Nach zwei Jahren hat Sven Wirsen endlich eine eigene Wohnung gefunden.
Expertin in eigener Sache
"Ich brauche keinen Luxus in meinem Leben", betont Ilse Kramer. Aber zu besonderen Anlässen sollte auch mal ein kleines Extra drin sein: "Arm bin ich, wenn ich mir zu meinem Geburtstag noch nicht mal ein Stück Kuchen kaufen kann. Bis jetzt habe ich das immer hingekriegt." Menschen in einer ähnlichen Lage möchte sie Mut machen: "Wenn du selbst etwas tust, kannst du etwas an deiner Situation ändern." Ilse Kramer engagiert sich deshalb gemeinsam mit anderen Menschen mit Armutserfahrung. Als Expertin in eigener Sache tauscht sie sich mit anderen aus, formuliert Forderungen und spricht auch mit Politiker*innen.
Sie ist außerdem Koordinierende für NRW bei den Wohnungslosentreffen. "Vor 16 Jahren war ich wohnungslos, weil ich Stress mit dem Vermieter hatte und die Miete nicht mehr zahlen konnte", erzählt Ilse Kramer. Sie kam bei verschiedenen Bekannten unter, bis sie schließlich eine eigene, 14-Quadratmeter-kleine Wohnung fand. "Die Mieten sind so stark gestiegen, dass man heute sehr schnell wohnungslos werden kann", meint sie. "Indem ich von meinen Erfahrungen erzähle, kann ich anderen Mut machen, dass auch sie es schaffen und eine Wohnung finden können."

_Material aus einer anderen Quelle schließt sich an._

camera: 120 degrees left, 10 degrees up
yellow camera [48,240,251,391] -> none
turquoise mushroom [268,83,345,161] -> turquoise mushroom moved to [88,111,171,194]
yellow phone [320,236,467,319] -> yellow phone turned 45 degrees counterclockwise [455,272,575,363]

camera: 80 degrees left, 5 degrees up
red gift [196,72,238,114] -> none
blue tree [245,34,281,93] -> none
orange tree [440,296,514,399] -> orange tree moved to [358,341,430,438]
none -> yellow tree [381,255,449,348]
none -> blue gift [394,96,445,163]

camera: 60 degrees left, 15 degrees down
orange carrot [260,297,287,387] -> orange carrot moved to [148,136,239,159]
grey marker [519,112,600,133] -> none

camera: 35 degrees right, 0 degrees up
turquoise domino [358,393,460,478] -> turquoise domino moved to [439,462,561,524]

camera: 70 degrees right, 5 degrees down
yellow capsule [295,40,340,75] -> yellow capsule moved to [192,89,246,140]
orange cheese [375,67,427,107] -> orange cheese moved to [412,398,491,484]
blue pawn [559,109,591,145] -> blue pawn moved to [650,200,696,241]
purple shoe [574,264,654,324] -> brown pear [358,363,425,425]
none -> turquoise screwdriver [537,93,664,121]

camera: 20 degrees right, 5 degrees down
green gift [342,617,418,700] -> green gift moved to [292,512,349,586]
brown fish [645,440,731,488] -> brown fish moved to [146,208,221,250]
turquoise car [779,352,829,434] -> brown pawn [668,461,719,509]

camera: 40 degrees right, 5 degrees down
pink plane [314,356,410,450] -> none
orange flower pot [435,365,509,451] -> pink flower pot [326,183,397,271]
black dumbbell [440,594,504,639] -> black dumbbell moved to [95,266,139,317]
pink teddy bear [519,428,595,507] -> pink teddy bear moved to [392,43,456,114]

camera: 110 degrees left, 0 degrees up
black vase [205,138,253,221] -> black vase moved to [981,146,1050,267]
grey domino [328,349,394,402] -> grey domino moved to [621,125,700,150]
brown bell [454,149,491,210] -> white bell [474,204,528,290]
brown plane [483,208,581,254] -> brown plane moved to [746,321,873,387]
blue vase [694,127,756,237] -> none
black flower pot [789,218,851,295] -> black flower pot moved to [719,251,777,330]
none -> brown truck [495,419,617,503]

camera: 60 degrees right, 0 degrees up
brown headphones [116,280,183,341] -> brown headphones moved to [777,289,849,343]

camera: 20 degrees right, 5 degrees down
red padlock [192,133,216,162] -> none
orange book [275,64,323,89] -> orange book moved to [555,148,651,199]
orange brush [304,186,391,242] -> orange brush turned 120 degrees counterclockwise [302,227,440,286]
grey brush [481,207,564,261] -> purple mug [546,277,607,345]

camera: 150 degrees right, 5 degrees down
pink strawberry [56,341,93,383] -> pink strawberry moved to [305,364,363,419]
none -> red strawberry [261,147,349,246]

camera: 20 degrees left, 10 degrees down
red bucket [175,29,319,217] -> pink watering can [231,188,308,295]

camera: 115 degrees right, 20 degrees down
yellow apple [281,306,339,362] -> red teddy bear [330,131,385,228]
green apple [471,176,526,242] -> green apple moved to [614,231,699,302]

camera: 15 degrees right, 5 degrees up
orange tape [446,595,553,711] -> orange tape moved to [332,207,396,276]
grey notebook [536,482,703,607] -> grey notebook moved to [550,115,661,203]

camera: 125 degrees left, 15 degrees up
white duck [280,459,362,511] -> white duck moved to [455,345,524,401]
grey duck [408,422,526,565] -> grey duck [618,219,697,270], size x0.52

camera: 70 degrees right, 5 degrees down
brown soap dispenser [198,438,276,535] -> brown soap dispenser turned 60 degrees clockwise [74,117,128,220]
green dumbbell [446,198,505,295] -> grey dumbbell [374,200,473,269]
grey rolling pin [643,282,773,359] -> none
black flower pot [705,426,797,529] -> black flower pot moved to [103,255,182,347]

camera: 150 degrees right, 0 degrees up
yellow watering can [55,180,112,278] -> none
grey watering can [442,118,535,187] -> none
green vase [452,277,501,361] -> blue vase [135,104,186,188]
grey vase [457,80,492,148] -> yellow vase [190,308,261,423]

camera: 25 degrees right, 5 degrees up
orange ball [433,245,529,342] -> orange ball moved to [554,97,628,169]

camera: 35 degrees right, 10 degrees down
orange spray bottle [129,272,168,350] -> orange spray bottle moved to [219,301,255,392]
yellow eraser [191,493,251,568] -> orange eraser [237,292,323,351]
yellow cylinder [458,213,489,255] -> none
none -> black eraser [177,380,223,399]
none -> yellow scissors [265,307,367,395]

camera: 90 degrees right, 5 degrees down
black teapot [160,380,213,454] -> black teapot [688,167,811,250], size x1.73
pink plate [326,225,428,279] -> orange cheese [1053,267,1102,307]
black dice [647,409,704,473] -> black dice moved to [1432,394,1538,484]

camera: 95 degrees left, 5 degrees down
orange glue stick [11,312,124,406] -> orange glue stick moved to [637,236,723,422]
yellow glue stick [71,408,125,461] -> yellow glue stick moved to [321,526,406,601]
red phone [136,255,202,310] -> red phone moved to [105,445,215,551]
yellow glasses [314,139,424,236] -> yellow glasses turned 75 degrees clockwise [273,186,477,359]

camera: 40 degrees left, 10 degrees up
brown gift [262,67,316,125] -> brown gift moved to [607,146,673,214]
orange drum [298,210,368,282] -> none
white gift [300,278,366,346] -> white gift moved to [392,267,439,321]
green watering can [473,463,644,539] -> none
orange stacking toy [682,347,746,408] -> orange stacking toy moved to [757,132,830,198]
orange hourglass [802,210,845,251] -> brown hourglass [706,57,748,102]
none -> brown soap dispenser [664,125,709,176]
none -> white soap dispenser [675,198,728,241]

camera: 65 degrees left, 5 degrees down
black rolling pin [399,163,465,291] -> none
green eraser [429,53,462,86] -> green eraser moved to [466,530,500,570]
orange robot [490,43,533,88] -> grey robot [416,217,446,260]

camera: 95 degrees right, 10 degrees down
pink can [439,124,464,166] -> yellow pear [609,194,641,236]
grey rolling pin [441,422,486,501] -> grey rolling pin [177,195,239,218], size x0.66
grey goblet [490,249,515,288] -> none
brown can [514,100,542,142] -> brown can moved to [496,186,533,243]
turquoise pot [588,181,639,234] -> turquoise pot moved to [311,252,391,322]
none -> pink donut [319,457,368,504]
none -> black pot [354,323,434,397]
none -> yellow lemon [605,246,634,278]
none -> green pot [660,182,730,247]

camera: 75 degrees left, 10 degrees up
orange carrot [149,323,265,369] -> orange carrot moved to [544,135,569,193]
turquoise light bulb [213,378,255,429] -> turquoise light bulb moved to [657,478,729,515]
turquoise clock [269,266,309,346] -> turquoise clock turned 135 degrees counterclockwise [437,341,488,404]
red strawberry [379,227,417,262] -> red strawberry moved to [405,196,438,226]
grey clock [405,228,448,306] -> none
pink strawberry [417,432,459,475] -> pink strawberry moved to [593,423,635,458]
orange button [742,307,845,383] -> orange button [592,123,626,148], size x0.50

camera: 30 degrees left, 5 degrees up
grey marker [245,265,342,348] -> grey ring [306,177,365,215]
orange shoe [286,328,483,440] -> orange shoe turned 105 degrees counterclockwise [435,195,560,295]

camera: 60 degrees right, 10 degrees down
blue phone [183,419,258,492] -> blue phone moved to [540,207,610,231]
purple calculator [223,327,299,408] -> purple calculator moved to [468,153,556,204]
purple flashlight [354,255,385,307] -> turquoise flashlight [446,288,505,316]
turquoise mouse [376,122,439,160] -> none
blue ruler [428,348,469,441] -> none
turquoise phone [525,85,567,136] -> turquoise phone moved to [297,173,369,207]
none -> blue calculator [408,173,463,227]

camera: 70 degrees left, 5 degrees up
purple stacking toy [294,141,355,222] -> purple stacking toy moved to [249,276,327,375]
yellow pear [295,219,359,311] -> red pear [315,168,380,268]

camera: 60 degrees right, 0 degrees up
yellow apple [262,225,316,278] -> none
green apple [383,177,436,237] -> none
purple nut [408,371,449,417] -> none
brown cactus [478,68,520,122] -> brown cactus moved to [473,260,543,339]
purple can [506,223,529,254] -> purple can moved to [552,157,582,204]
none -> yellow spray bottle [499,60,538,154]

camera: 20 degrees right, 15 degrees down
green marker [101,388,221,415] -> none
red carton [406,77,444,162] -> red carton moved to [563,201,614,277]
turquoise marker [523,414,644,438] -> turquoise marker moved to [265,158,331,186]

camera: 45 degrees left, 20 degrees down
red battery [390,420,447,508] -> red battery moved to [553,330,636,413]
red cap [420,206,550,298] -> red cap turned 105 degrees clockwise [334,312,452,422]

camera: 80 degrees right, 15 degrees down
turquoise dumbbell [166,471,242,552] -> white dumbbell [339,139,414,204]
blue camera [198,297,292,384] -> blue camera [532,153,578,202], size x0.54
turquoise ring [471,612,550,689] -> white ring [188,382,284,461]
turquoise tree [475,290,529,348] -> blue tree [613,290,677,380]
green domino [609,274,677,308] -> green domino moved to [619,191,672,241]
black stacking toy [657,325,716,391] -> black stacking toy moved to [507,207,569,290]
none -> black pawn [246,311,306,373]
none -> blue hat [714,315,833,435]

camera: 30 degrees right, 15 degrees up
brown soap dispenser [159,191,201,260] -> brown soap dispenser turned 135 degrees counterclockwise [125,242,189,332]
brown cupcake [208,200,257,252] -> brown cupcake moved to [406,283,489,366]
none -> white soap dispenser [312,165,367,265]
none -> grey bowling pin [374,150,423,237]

Die Freie Wohlfahrtspflege NRW initiierte 2018 das erste Treffen von Menschen mit Armutserfahrung im Land, mittlerweile finden die Treffen jährlich statt. Auch Ilse Kramer kommt zum Austausch: "Die Partizipation ist wichtig", betont sie. "Wenn ich mich engagiere, kann ich nicht nur meine Situation ändern, sondern auch etwas an unserem Land und an der politischen Einstellung der Menschen!"
Diakonie RWL-Armutsexpertin Heike Moerland schätzt den Austausch mit Menschen mit Armutserfahrung als Expert*innen in eigener Sache sehr.
"Gute und kreative Lösungen"
Das betont auch Diakonie RWL-Armutsexpertin Heike Moerland. "Ich erlebe die Menschen mit Armutserfahrung bei unseren gemeinsamen Gesprächen und Aktionen als sehr engagiert", so die Geschäftsfeldleitung für Berufliche und soziale Integration. Heike Moerland begleitet für die Diakonie die Treffen. "Sie haben ein gutes Gefühl für ihre Probleme und gute Lösungsvorschläge, die sie inzwischen auch in Gesprächen mit Politiker*innen einbringen konnten."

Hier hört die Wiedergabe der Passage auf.